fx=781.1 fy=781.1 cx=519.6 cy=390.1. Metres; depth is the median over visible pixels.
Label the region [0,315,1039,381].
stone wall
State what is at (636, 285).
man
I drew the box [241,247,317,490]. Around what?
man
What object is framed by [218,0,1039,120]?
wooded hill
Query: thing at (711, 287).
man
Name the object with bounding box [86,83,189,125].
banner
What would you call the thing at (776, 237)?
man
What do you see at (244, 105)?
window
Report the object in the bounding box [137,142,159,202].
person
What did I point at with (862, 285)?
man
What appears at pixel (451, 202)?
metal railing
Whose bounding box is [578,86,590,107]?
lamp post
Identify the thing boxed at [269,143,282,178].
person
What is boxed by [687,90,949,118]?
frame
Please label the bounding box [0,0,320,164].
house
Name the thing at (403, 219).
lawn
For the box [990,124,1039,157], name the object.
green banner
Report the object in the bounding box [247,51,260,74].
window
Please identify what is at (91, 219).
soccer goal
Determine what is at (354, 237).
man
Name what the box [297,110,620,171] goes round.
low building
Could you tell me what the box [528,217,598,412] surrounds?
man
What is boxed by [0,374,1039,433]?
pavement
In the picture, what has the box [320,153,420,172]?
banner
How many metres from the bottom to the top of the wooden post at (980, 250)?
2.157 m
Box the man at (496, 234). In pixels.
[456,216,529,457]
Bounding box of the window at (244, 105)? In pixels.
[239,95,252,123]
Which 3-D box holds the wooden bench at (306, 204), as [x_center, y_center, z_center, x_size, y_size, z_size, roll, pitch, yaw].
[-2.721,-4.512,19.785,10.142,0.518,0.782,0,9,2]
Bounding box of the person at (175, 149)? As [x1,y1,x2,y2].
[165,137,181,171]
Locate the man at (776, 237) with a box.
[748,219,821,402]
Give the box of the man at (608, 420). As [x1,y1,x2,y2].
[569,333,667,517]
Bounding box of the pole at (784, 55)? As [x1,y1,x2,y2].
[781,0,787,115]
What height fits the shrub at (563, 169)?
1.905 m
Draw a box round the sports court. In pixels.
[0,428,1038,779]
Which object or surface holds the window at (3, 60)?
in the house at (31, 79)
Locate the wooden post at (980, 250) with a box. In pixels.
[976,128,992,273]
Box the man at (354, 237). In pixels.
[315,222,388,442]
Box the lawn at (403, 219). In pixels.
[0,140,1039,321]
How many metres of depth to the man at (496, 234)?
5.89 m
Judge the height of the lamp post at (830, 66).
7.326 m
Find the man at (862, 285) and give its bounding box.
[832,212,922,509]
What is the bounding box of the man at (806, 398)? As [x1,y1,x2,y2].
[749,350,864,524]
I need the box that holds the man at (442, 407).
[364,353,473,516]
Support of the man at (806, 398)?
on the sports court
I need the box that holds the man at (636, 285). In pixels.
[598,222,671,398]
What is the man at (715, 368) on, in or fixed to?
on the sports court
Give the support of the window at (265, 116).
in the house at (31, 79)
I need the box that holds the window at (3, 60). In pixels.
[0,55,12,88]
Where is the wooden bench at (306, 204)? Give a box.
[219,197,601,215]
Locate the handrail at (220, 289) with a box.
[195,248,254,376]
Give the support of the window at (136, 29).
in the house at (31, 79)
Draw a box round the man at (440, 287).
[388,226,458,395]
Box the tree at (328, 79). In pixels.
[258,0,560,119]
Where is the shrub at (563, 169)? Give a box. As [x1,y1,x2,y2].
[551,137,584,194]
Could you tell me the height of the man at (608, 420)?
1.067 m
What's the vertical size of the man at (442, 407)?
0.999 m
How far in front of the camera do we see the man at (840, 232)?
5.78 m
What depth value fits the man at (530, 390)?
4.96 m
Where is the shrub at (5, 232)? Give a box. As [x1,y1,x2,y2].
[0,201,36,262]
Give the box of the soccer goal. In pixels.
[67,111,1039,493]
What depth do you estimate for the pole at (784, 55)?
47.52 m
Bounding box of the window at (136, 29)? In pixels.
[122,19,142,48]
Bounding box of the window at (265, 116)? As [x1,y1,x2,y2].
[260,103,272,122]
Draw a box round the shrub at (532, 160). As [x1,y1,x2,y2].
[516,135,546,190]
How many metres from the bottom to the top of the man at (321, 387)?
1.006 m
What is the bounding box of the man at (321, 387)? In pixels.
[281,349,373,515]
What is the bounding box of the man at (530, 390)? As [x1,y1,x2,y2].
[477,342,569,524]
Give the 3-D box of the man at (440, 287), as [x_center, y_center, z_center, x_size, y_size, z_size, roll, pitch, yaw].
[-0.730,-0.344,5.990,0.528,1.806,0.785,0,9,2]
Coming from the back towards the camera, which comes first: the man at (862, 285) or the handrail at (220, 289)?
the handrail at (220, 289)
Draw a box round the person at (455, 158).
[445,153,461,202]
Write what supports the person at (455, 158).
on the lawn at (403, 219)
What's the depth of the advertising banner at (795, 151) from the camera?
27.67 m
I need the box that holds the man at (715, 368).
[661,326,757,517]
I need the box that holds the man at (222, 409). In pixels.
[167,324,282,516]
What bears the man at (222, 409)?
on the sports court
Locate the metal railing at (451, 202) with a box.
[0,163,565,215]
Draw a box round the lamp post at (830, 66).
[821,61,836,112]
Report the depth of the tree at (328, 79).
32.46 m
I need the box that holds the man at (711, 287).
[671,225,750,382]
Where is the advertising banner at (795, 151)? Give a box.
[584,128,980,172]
-*-*-
> **EXERCISE**:
Write out the whole listing exactly as it stands.

> **COMPLETED TASK**:
fx=781.1 fy=781.1 cx=519.6 cy=390.1. Metres; depth is the median over visible pixels.
Label the region [0,315,1039,381].
stone wall
State what is at (636, 285).
man
I drew the box [241,247,317,490]. Around what?
man
What object is framed by [218,0,1039,120]?
wooded hill
Query: thing at (711, 287).
man
Name the object with bounding box [86,83,189,125].
banner
What would you call the thing at (776, 237)?
man
What do you see at (244, 105)?
window
Report the object in the bounding box [137,142,159,202].
person
What did I point at with (862, 285)?
man
What appears at pixel (451, 202)?
metal railing
Whose bounding box is [578,86,590,107]?
lamp post
Identify the thing boxed at [269,143,282,178].
person
What is boxed by [687,90,949,118]?
frame
Please label the bounding box [0,0,320,164].
house
Name the thing at (403, 219).
lawn
For the box [990,124,1039,157], name the object.
green banner
Report the object in the bounding box [247,51,260,74].
window
Please identify what is at (91, 219).
soccer goal
Determine what is at (354, 237).
man
Name what the box [297,110,620,171] goes round.
low building
Could you tell me what the box [528,217,598,412] surrounds?
man
What is boxed by [0,374,1039,433]?
pavement
In the picture, what has the box [320,153,420,172]?
banner
How many metres from the bottom to the top of the wooden post at (980, 250)?
2.157 m
Box the man at (496, 234). In pixels.
[456,216,529,457]
Bounding box of the window at (244, 105)? In pixels.
[239,95,252,123]
Which 3-D box holds the wooden bench at (306, 204), as [x_center, y_center, z_center, x_size, y_size, z_size, roll, pitch, yaw].
[-2.721,-4.512,19.785,10.142,0.518,0.782,0,9,2]
Bounding box of the person at (175, 149)? As [x1,y1,x2,y2].
[165,137,181,171]
Locate the man at (776, 237) with a box.
[748,219,821,402]
Give the box of the man at (608, 420). As [x1,y1,x2,y2].
[569,333,667,517]
Bounding box of the pole at (784, 55)? As [x1,y1,x2,y2].
[781,0,787,115]
What height fits the shrub at (563, 169)?
1.905 m
Draw a box round the sports court. In pixels.
[0,428,1038,779]
Which object or surface holds the window at (3, 60)?
in the house at (31, 79)
Locate the wooden post at (980, 250) with a box. In pixels.
[976,128,992,273]
Box the man at (354, 237). In pixels.
[315,222,388,442]
Box the lawn at (403, 219). In pixels.
[0,140,1039,321]
How many metres of depth to the man at (496, 234)?
5.89 m
Judge the height of the lamp post at (830, 66).
7.326 m
Find the man at (862, 285) and give its bounding box.
[832,212,922,509]
What is the bounding box of the man at (806, 398)? As [x1,y1,x2,y2].
[749,350,864,524]
I need the box that holds the man at (442, 407).
[364,353,473,516]
Support of the man at (806, 398)?
on the sports court
I need the box that holds the man at (636, 285). In pixels.
[598,222,671,398]
What is the man at (715, 368) on, in or fixed to?
on the sports court
Give the support of the window at (265, 116).
in the house at (31, 79)
I need the box that holds the window at (3, 60). In pixels.
[0,55,12,88]
Where is the wooden bench at (306, 204)? Give a box.
[219,197,601,215]
Locate the handrail at (220, 289) with a box.
[195,248,254,376]
Give the support of the window at (136, 29).
in the house at (31, 79)
Draw a box round the man at (440, 287).
[388,226,458,395]
Box the tree at (328, 79). In pixels.
[258,0,560,119]
Where is the shrub at (563, 169)? Give a box. As [x1,y1,x2,y2].
[551,137,584,194]
Could you tell me the height of the man at (608, 420)?
1.067 m
What's the vertical size of the man at (442, 407)?
0.999 m
How far in front of the camera do we see the man at (840, 232)?
5.78 m
What depth value fits the man at (530, 390)?
4.96 m
Where is the shrub at (5, 232)? Give a box. As [x1,y1,x2,y2].
[0,201,36,262]
Give the box of the soccer goal. In pixels.
[67,111,1039,493]
What depth do you estimate for the pole at (784, 55)?
47.52 m
Bounding box of the window at (136, 29)? In pixels.
[122,19,142,48]
Bounding box of the window at (265, 116)? As [x1,y1,x2,y2].
[260,103,272,122]
Draw a box round the shrub at (532, 160). As [x1,y1,x2,y2].
[516,135,546,190]
How many metres from the bottom to the top of the man at (321, 387)?
1.006 m
What is the bounding box of the man at (321, 387)? In pixels.
[281,349,373,515]
What is the bounding box of the man at (530, 390)? As [x1,y1,x2,y2].
[477,342,569,524]
Give the 3-D box of the man at (440, 287), as [x_center, y_center, z_center, x_size, y_size, z_size, roll, pitch, yaw].
[-0.730,-0.344,5.990,0.528,1.806,0.785,0,9,2]
Coming from the back towards the camera, which comes first: the man at (862, 285) or the handrail at (220, 289)?
the handrail at (220, 289)
Draw a box round the person at (455, 158).
[445,153,461,202]
Write what supports the person at (455, 158).
on the lawn at (403, 219)
What's the depth of the advertising banner at (795, 151) from the camera?
27.67 m
I need the box that holds the man at (715, 368).
[661,326,757,517]
I need the box that holds the man at (222, 409). In pixels.
[167,324,282,516]
What bears the man at (222, 409)?
on the sports court
Locate the metal railing at (451, 202) with a box.
[0,163,565,215]
Draw a box round the lamp post at (830, 66).
[821,61,836,112]
Report the depth of the tree at (328, 79).
32.46 m
I need the box that holds the man at (711, 287).
[671,225,750,382]
Where is the advertising banner at (795, 151)? Give a box.
[584,128,980,172]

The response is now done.